Paper Title
Predication Model optimized by an Intelligent Algorithm for Energy Consumption

Abstract
The steadily rising costs of energy is naught but wrought by man’s own doing; our over-reliance on precious, unrenewable fuel to power everything we use has led to a slow bleeding of a very finite resource pool. This paper proposes one such measure that utilizes the nascent Internet of Things framework in a lightweight system that is capable of manipulating and monitoring energy usage at a localized level, thus providing vital information that would aid in an optimal configuration of a building-wide energy dissemination system.
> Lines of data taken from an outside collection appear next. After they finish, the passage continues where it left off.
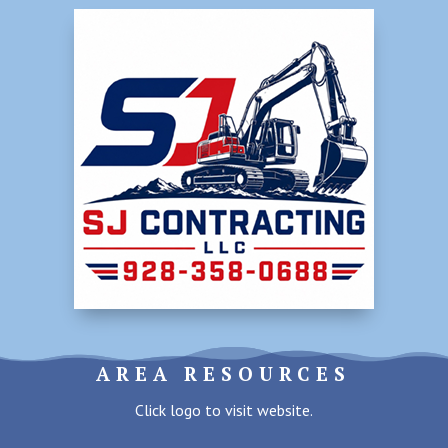
AREA RESOURCES
Click logo to visit website.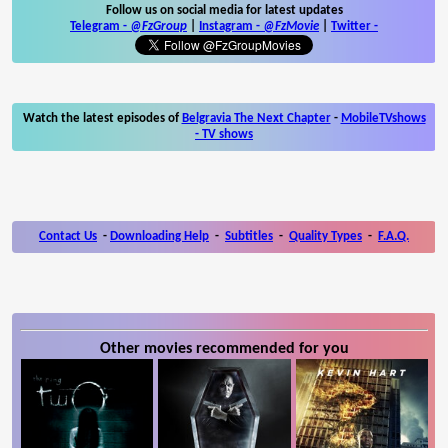
Follow us on social media for latest updates
Telegram -
@FzGroup
|
Instagram
-
@FzMovie
|
Twitter
-
Watch the latest episodes of
Belgravia The Next Chapter
-
MobileTVshows
- TV shows
Contact Us
-
Downloading Help
-
Subtitles
-
Quality Types
-
F.A.Q.
Other movies recommended for you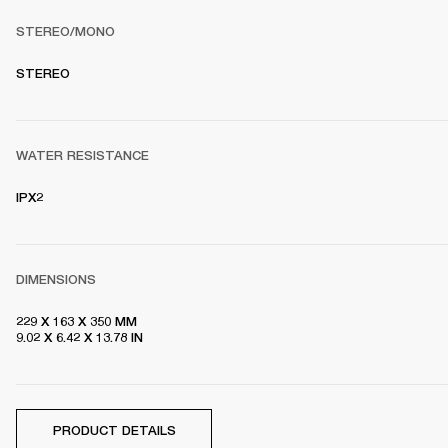
STEREO/MONO
S
TEREO
WATER RESISTANCE
IPX2
DIMENSIONS
229 X 163 X 350 MM

9.02 X 6.42 X 13.78 IN
PRODUCT DETAILS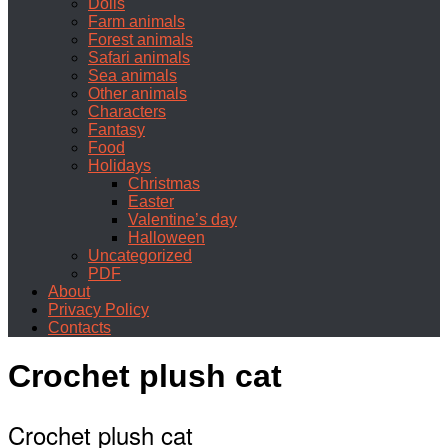
Dolls
Farm animals
Forest animals
Safari animals
Sea animals
Other animals
Characters
Fantasy
Food
Holidays
Christmas
Easter
Valentine’s day
Halloween
Uncategorized
PDF
About
Privacy Policy
Contacts
Crochet plush cat
Crochet plush cat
In this work, an improved hybrid model based on the Autoregressive Integrated Moving Average (ARIMA) and Gaussian Sum Particle Filtering (GSPT) is proposed to predict energy usage. Observations with similar features can be grouped in the same cluster using clustering-based algorithm which is inspired by Imperialist Competitive Algorithm (ICA) and k-nearest neighbor (kNN) classification, which is referred to as ICA-kNN, and it is commonly used to reach optimum clustering N objects into K clusters. ICA-kNN algorithm is used to develop the hybrid model and optimize the ARIMA model parameters. The ICA process is not only able to immensely cut the computation load, but also to enhance the model performance. By combining the ARIMA and an optimized ICA-kNN algorithm, the GSPF accomplishes the best performance. Moreover, proposed model constructs an accurate tool to predict the global energy consumption issues which has not been encountered effectively so far. Keywords: Energy consumption, Prediction, ARIMA, Intelligent algorithm.